→ **TASK**
Locate every line in the entries below that contains the string "diseño", treating uppercase and lowercase as different, and copy each of those lines.

→ **Items from a data source**
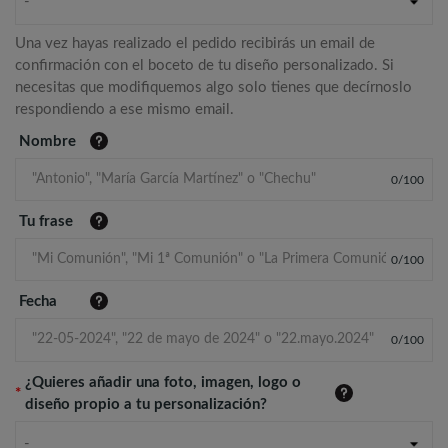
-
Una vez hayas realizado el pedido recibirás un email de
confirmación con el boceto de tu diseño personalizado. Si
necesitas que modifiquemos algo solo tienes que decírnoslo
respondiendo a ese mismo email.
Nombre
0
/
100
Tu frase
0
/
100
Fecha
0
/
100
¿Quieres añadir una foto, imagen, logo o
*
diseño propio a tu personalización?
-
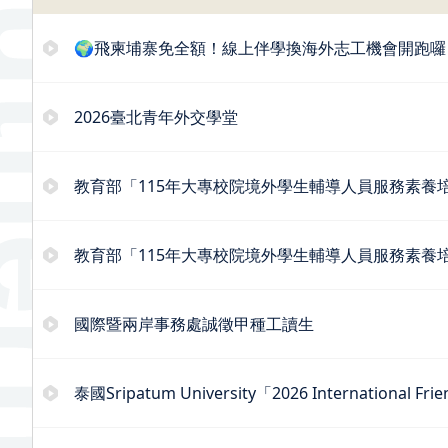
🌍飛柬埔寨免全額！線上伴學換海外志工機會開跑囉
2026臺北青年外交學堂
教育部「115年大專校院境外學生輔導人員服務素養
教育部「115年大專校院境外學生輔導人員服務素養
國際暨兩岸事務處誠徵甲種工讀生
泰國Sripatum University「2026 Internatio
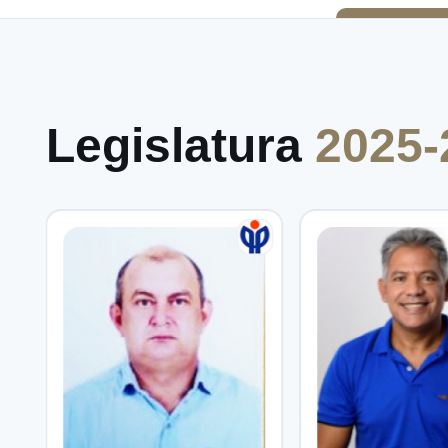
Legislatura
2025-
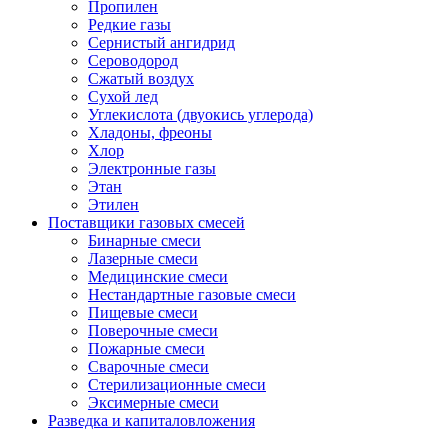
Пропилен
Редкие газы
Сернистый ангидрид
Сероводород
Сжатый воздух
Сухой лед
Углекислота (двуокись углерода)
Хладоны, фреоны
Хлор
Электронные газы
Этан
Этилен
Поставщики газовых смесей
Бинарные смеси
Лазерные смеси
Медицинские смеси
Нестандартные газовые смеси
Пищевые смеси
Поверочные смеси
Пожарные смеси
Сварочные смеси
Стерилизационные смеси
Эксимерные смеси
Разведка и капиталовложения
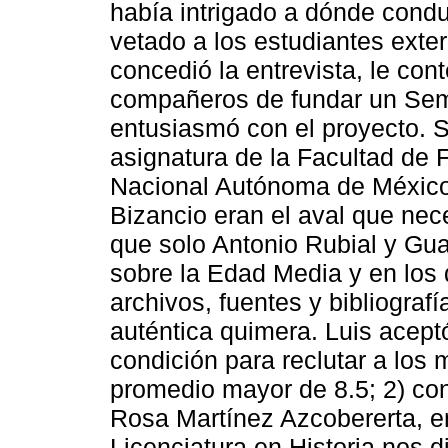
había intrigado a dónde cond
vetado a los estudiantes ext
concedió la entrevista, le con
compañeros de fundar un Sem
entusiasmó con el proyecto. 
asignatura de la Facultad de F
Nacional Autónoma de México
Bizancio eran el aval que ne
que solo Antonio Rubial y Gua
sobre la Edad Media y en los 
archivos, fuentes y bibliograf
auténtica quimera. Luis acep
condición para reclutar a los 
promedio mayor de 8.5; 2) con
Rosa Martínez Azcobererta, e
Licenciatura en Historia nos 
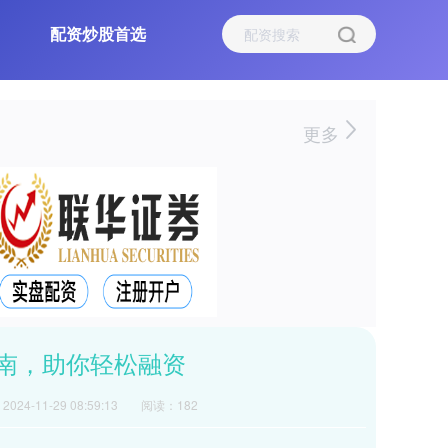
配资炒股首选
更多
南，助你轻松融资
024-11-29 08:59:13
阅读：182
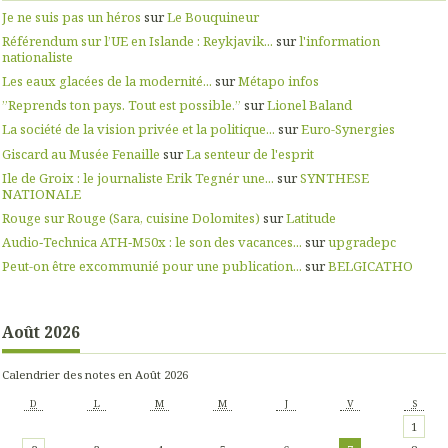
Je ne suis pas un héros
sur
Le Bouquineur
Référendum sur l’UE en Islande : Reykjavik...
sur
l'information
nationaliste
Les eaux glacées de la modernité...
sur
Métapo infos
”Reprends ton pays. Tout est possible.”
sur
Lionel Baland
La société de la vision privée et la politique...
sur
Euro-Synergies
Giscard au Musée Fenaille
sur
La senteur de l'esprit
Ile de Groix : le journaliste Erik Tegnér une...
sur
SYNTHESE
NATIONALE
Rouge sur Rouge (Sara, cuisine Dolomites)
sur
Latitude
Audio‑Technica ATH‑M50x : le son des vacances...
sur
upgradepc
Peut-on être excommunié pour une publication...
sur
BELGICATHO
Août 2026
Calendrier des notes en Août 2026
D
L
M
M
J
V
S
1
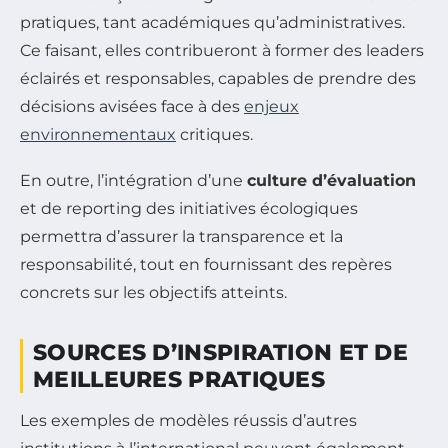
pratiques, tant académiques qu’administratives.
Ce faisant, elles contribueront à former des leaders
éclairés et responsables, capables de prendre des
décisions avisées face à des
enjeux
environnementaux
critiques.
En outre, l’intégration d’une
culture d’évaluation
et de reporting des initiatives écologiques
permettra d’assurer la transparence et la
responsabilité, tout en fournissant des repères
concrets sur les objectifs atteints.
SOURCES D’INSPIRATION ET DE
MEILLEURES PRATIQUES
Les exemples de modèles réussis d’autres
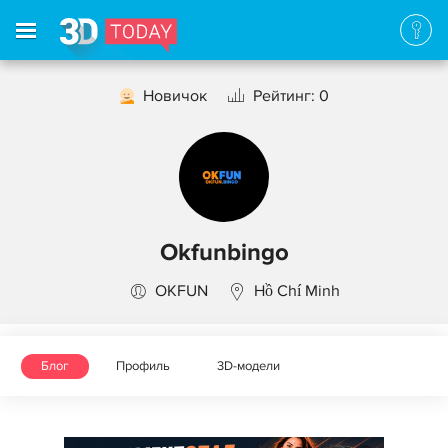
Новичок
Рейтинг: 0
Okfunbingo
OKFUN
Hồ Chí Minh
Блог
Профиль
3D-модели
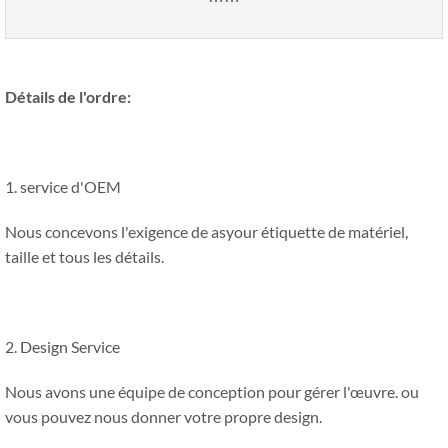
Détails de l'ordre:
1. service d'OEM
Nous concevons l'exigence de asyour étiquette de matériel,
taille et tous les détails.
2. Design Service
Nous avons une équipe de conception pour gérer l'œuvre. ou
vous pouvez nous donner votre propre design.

→ **RESPONSE FOR THIS EXERCISE**
confirmación con el boceto de tu diseño personalizado. Si
diseño propio a tu personalización?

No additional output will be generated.